— start —

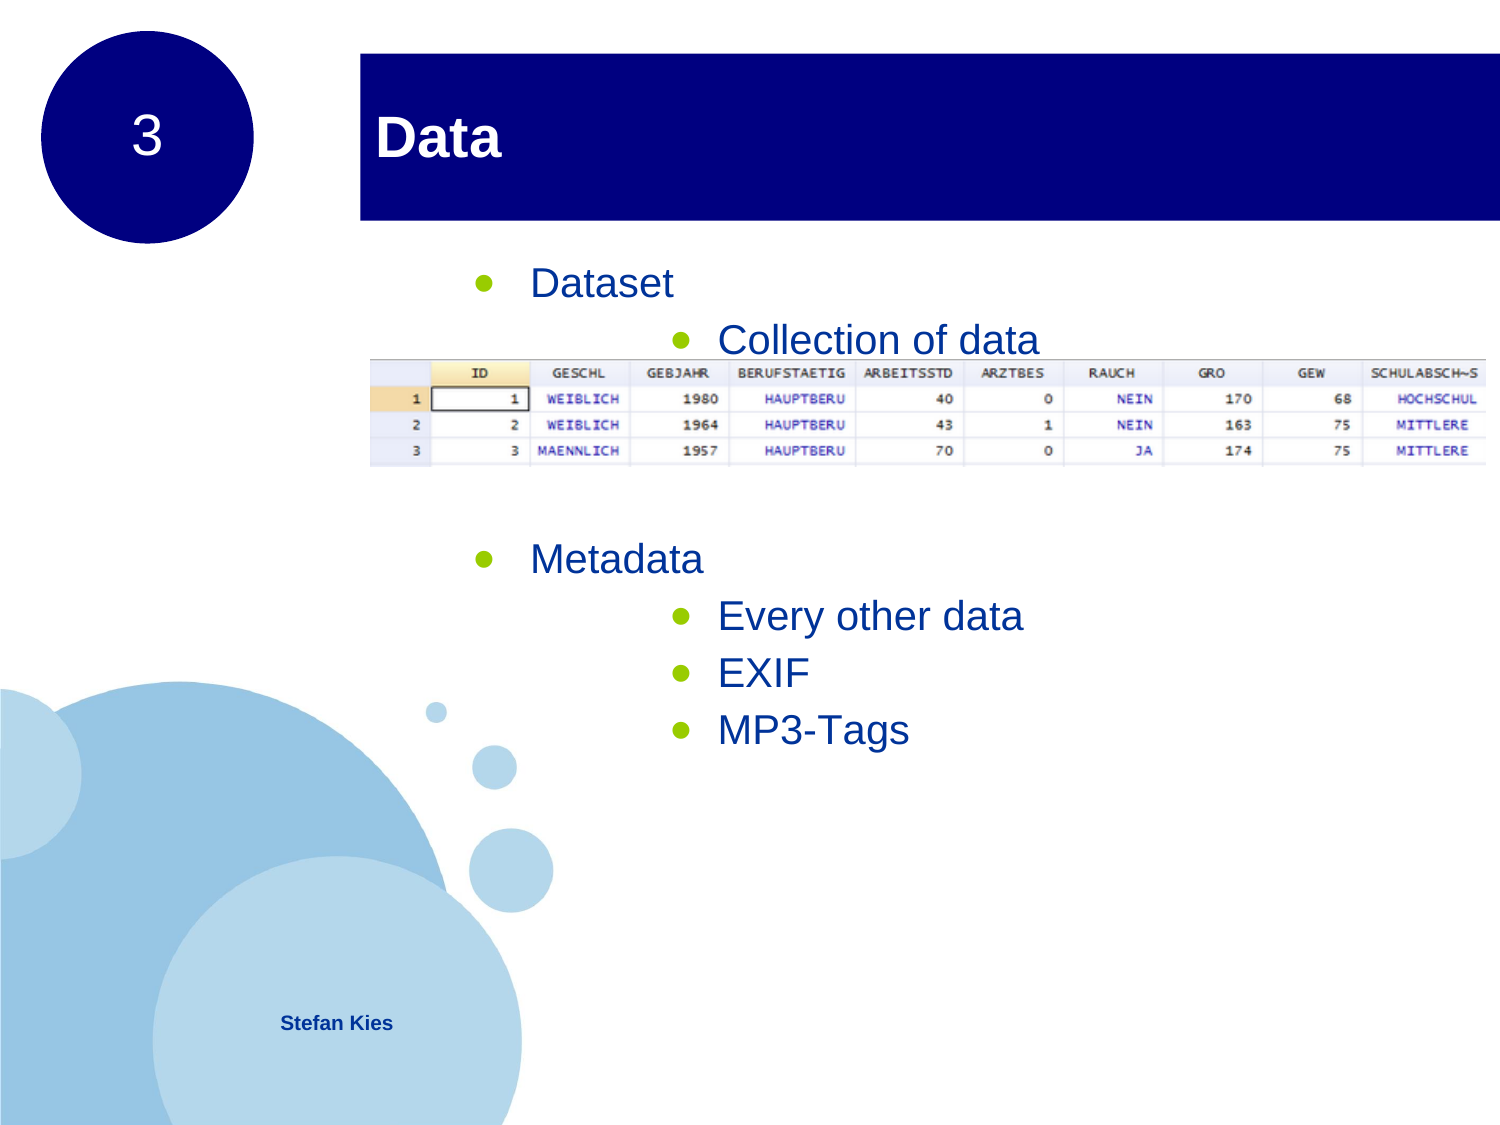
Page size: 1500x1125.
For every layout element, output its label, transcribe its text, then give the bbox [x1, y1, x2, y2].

picture [0, 638, 625, 1125]
list Dataset Collection of data Metadata Every other data EXIF MP3-Tags [459, 252, 1471, 359]
picture [370, 359, 1486, 467]
title Data [360, 53, 1500, 221]
list Dataset Collection of data Metadata Every other data EXIF MP3-Tags [459, 467, 1471, 915]
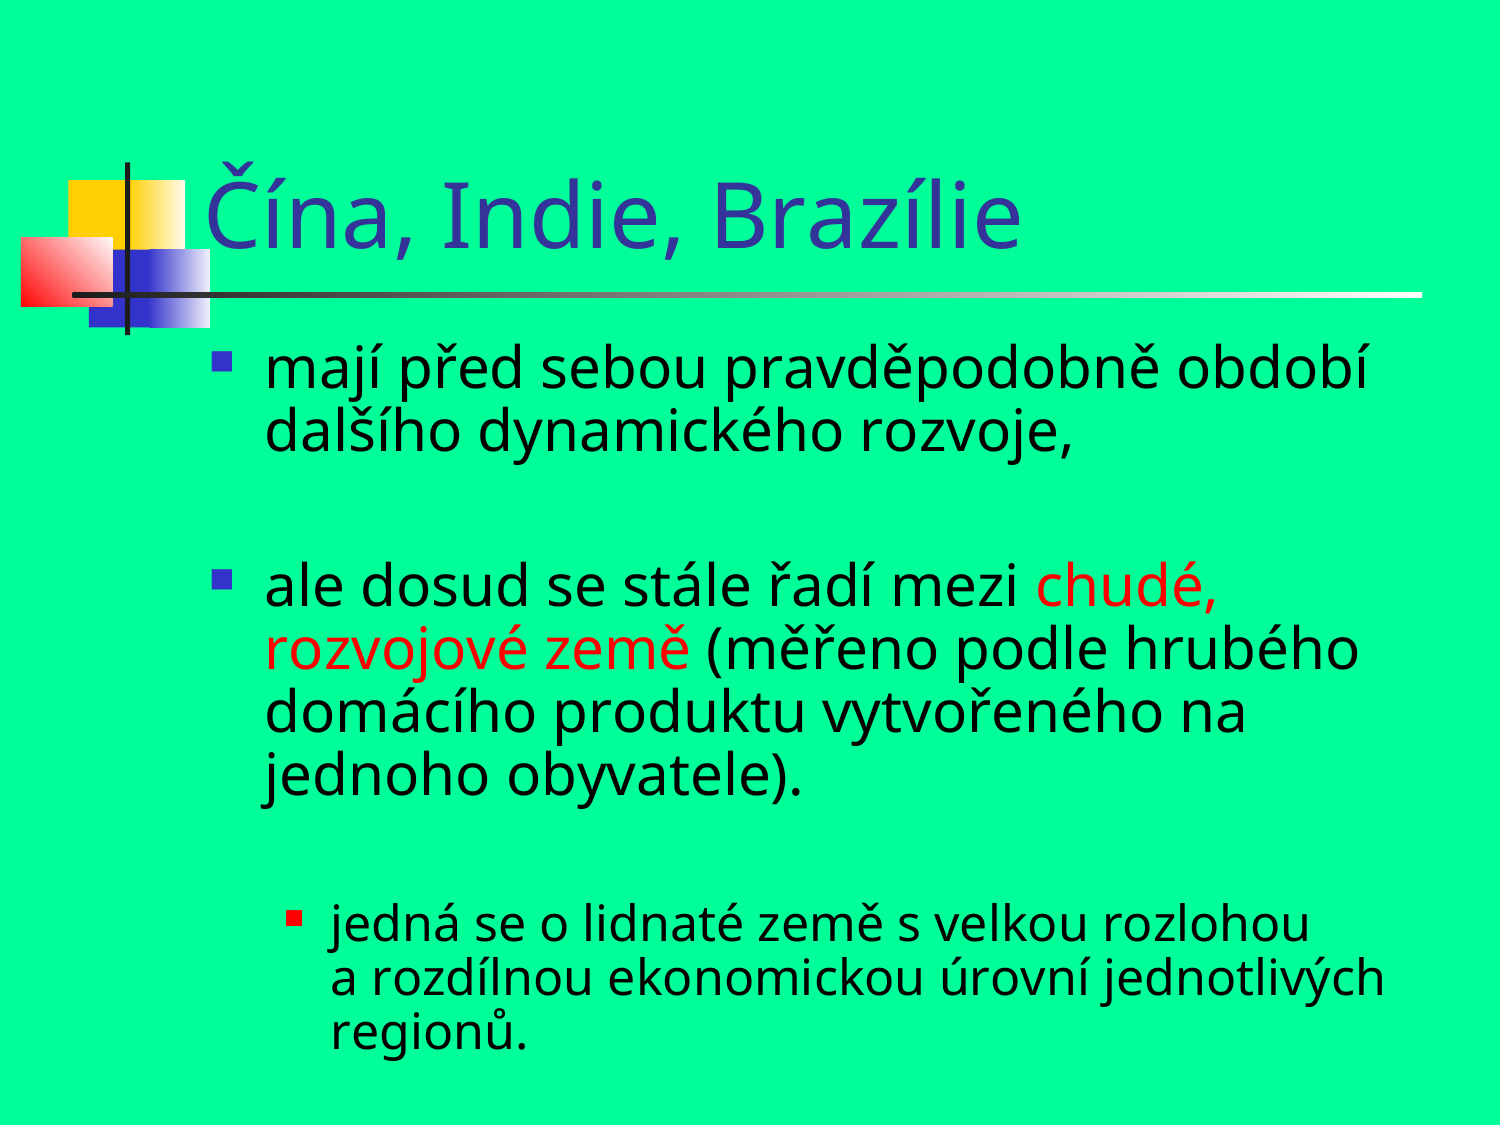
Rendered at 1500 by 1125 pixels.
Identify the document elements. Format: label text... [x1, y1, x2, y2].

title Čína, Indie, Brazílie [188, 35, 1468, 276]
list mají před sebou pravděpodobně období dalšího dynamického rozvoje, ale dosud se stále řadí mezi chudé, rozvojové země (měřeno podle hrubého domácího produktu vytvořeného na jednoho obyvatele). jedná se o lidnaté země s velkou rozlohou a rozdílnou ekonomickou úrovní jednotlivých regionů. [193, 331, 1469, 1125]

— end —

What the task requires: Copy every line of the records above word for word, leaving out the pictures.

Answer to this problem:
Page size: 1500x1125.
For every layout element, output its label, transcribe its text, then give the bbox [x1, y1, x2, y2].

picture [0, 638, 625, 1125]
list Dataset Collection of data Metadata Every other data EXIF MP3-Tags [459, 252, 1471, 359]
picture [370, 359, 1486, 467]
title Data [360, 53, 1500, 221]
list Dataset Collection of data Metadata Every other data EXIF MP3-Tags [459, 467, 1471, 915]
Rendered at 1500 by 1125 pixels.
Identify the document elements. Format: label text... [x1, y1, x2, y2].

title Čína, Indie, Brazílie [188, 35, 1468, 276]
list mají před sebou pravděpodobně období dalšího dynamického rozvoje, ale dosud se stále řadí mezi chudé, rozvojové země (měřeno podle hrubého domácího produktu vytvořeného na jednoho obyvatele). jedná se o lidnaté země s velkou rozlohou a rozdílnou ekonomickou úrovní jednotlivých regionů. [193, 331, 1469, 1125]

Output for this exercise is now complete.